Depuis, aucune information supplémentaire n’a été communiquée aux citoyens.
« Nous avons demandé à l’ARS de donner des recommandations à la population pour qu’elle puisse nous protéger, mais nous souhaitions également que des mesures soient prises immédiatement afin que la population ait accès à une eau réellement potable. On nous a juste confirmé ce que l’on savait déjà, rien de plus », ajoute Bruno Wollenschneider.
« Dans le même temps, nous avons appris que l’eau de captage, donc redistribuée aux riverains, était même la plus fortement polluée de France au PFAS. Nos puits sont directement en contrebas de l’aéroport et l’eau affiche des taux 2 et 4 fois supérieurs à la normale de pollution aux PFAS », continue le président de l’ADRA.
La limite de qualité étant fixée, aujourd’hui, à 0,10 microgramme par litre pour 20 PFAS.
Des taux élevés de PFAS dans le sang
Le collectif décide alors d’aller plus loin, en faisant réaliser des analyses de sang de 10 habitants dans un laboratoire spécialisé, Eurofins, le tout en recherchant 7 PFAS. Lors des résultats, l’ADRA constate alors que les riverains de l’aéroport font partie des 5 à 10% des Français les plus exposés au PFAS (en comparaison avec l’étude Esteban de 2019) avec des taux s’élevant à 22, 20, 19, 17, 15 ou 10 microgrammes de PFAS par litre de sang.
« Des effets néfastes à long terme sur la santé étant possibles chez les personnes présentant un niveau supérieur à 6,9 microgrammes par litre de sang », rappelle le collectif sur son site.

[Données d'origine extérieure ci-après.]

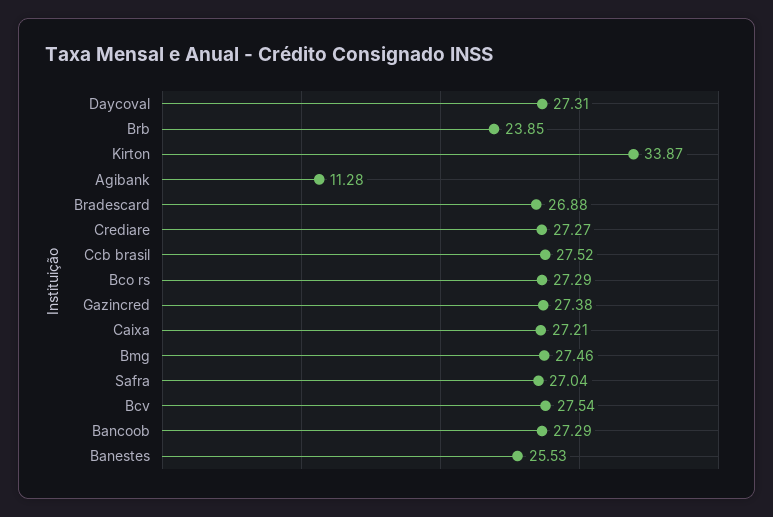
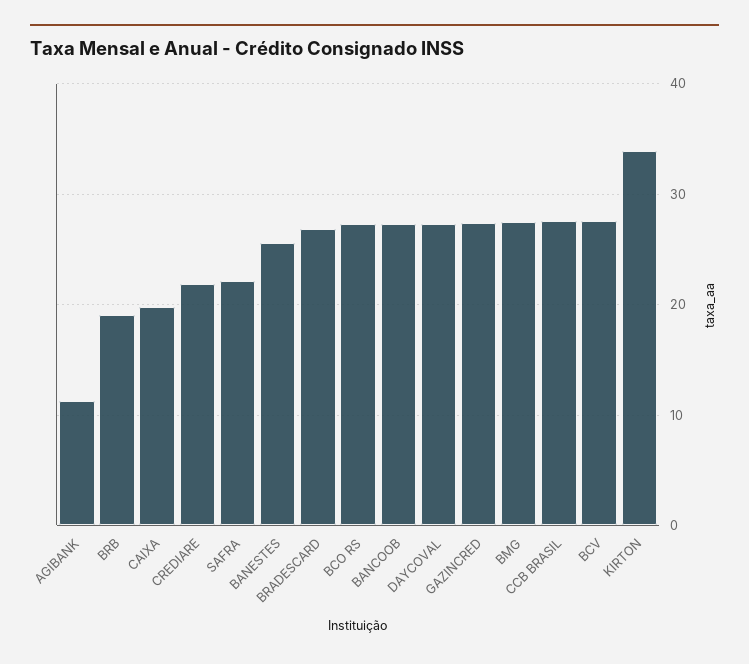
Brb: 23.85 -> 19
Crediare: 27.27 -> 22
Caixa: 27.21 -> 20
Safra: 27.04 -> 22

« Il y a déjà eu le scandale des PFAS aux Etats-Unis, illustré par le film Dark Waters, qui ont pris des mesures. En France, malgré ce scandale sanitaire, les autorités sanitaires ne font rien de plus. D’après les directives européennes, depuis 2023, il faut prendre des mesures lorsqu’une pollution est trouvée. Il faut surveiller, analyser, circonscrire la pollution, filtrer, enfin, rendre l’eau potable. Il y a visiblement un comité de pilotage qui est en place, qui a pris des mesures, mais qui ne pourront être effectives qu’en 2027-2028, parce qu’il faut construire des usines de filtration », ajoute Bruno Wollenschneider pour La Relève et la Peste.
Rendre l’eau « réellement » potable
Aujourd’hui, le collectif espère une réaction imminente, passant, par exemple, par des unités mobiles de grands distributeurs d’eau permettant de traiter différentes pollutions localisées.
« Cela peut être l’une des solutions. Cela fait déjà des décennies que l’on boit cette eau, nous en avons marre d’attendre », lance le président de l’ADRA.
Pour rappel, de nombreuses études épidémiologiques et scientifiques menées ont démontré que ces polluants éternels sont susceptibles d’accroître les risques de cancers, mais aussi des risques cardio-vasculaires ou d’impacter sérieusement la fertilité, entre autres.
Aussi, les autorités sanitaires européennes imposeront une limite de 100 nanogrammes par litre d’eau en janvier 2026.
« C’est un premier pas, mais ce n’est pas suffisant parce que cette limite reste élevée comparé aux limites qui ont été établies aux États-Unis, au Danemark ou en Hollande par exemple. Mais je crois que c’est une réaction typiquement française.
C’est comme Tchernobyl, on nous a dit que les radiations s’arrêtaient à la frontière. Nous, qui sommes à la frontière, étions d’autant mieux placés pour savoir que c’était faux », conclut Bruno Wollenschneider.